When the Ex-Distributor Goes Rogue

The arrangement breaks down when the distributor refuses to execute the transfer at the end of the relationship. In a more aggressive version — typically triggered when the brand owner decides to enter the Taiwan market directly or through a new partner — the ex-distributor deploys its registered trademarks as offensive weapons, filing an infringement action against the brand owner, the incoming distributor, or both.

This exposes a structural weakness in the underlying arrangement. A contractual right to demand transfer and a registered trademark right are not equivalent instruments under Taiwan law. The registration is immediately enforceable against third parties; the contractual claim is not self-executing. The brand owner must obtain a final judgment to compel transfer of trademark title. Until then, the distributor remains the holder of record and is presumed to be the trademark owner. However clearly the license agreement is drafted, it does not by itself alter that trademark owner status.

Certain categories of agreements can be notarized before a Taiwan notary and become directly enforceable without litigation — notarization is a well-established way to reduce enforcement costs in many commercial arrangements. A trademark transfer obligation, unfortunately, is not among the permitted categories.

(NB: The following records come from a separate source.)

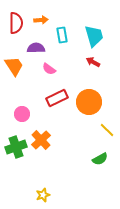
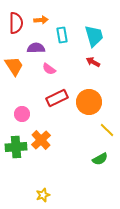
green cross: rotated 15 degrees clockwise
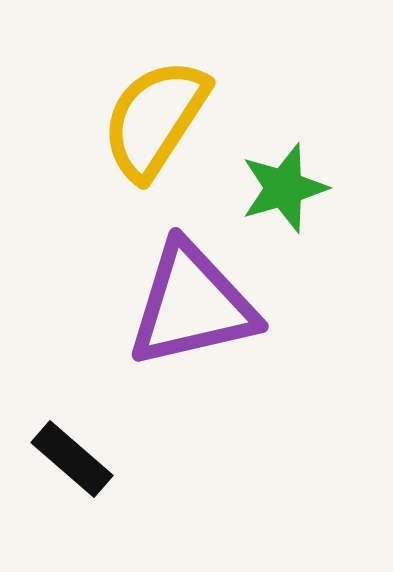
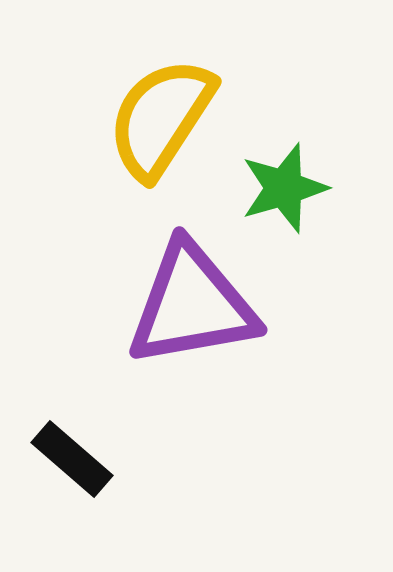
yellow semicircle: moved 6 px right, 1 px up
purple triangle: rotated 3 degrees clockwise
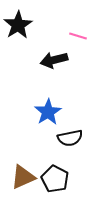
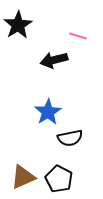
black pentagon: moved 4 px right
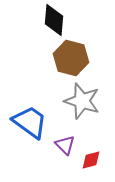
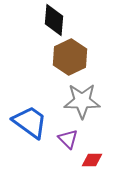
brown hexagon: moved 1 px left, 1 px up; rotated 20 degrees clockwise
gray star: rotated 18 degrees counterclockwise
purple triangle: moved 3 px right, 6 px up
red diamond: moved 1 px right; rotated 15 degrees clockwise
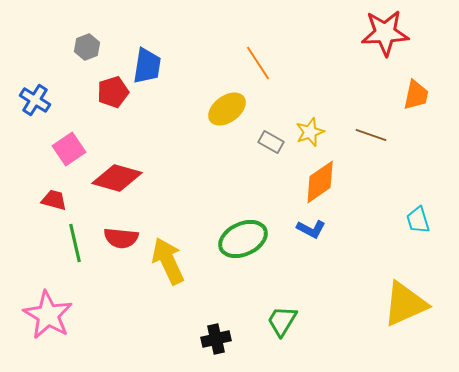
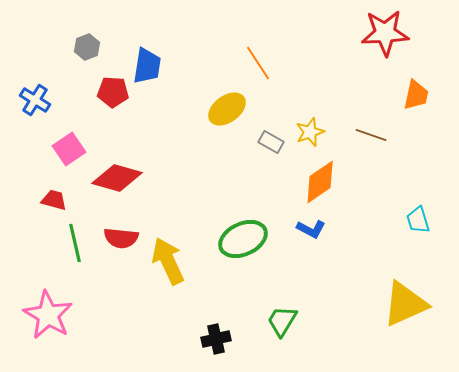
red pentagon: rotated 20 degrees clockwise
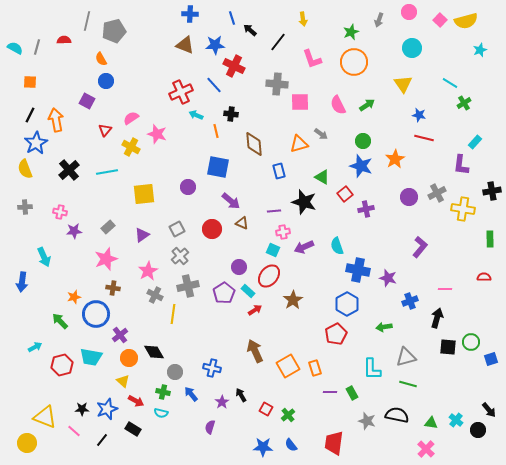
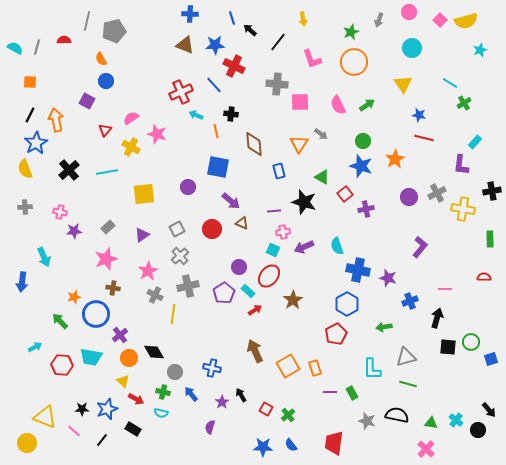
orange triangle at (299, 144): rotated 42 degrees counterclockwise
red hexagon at (62, 365): rotated 20 degrees clockwise
red arrow at (136, 401): moved 2 px up
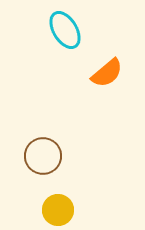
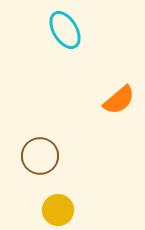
orange semicircle: moved 12 px right, 27 px down
brown circle: moved 3 px left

Short of restructuring the arrangement entirely, the parties can build in a practical safeguard at signing: have the distributor pre-sign the trademark transfer form at the time the license agreement is executed, together with a power of attorney authorizing the brand owner to complete the filing date and submit the form on the distributor’s behalf when needed. To reduce the risk of the distributor later contesting the authenticity of its signature, the power of attorney itself can be notarized.

The Better Path: Register Directly

The cleanest solution is for the brand owner to hold the Taiwan registration in its own name from day one, and this is more accessible than foreign companies often assume.

A foreign company can register as a Taiwan trademark owner directly under its head office name. There is no requirement that the registrant be a Taiwan entity or maintain a local presence. Trademark matters can be handled through an appointed Taiwan trademark agent, which is the standard route for applicants without local operations. Where the foreign company has already established a Taiwan branch office, appointment of a trademark agent is not strictly required, and the branch’s registered address may serve as the address of record.

Beyond procedural feasibility, holding the registration directly carries a commercial benefit that is especially visible in gaming — and that industry is where this firm has encountered the distributor trademark trap most often in practice. Game publishing arrangements are unusually fluid: titles migrate across platforms and between retail and digital storefronts, sometimes within a single product lifecycle. A developer that launches through a local partner may, within a few years, want to publish directly through a global digital storefront, restructure its regional operations, or switch partners entirely. Each of those moves becomes harder if the outgoing partner holds the trademark registration. Holding its own Taiwan trademark from day one gives the brand owner the flexibility to adapt without needing a former counterparty’s cooperation to do so.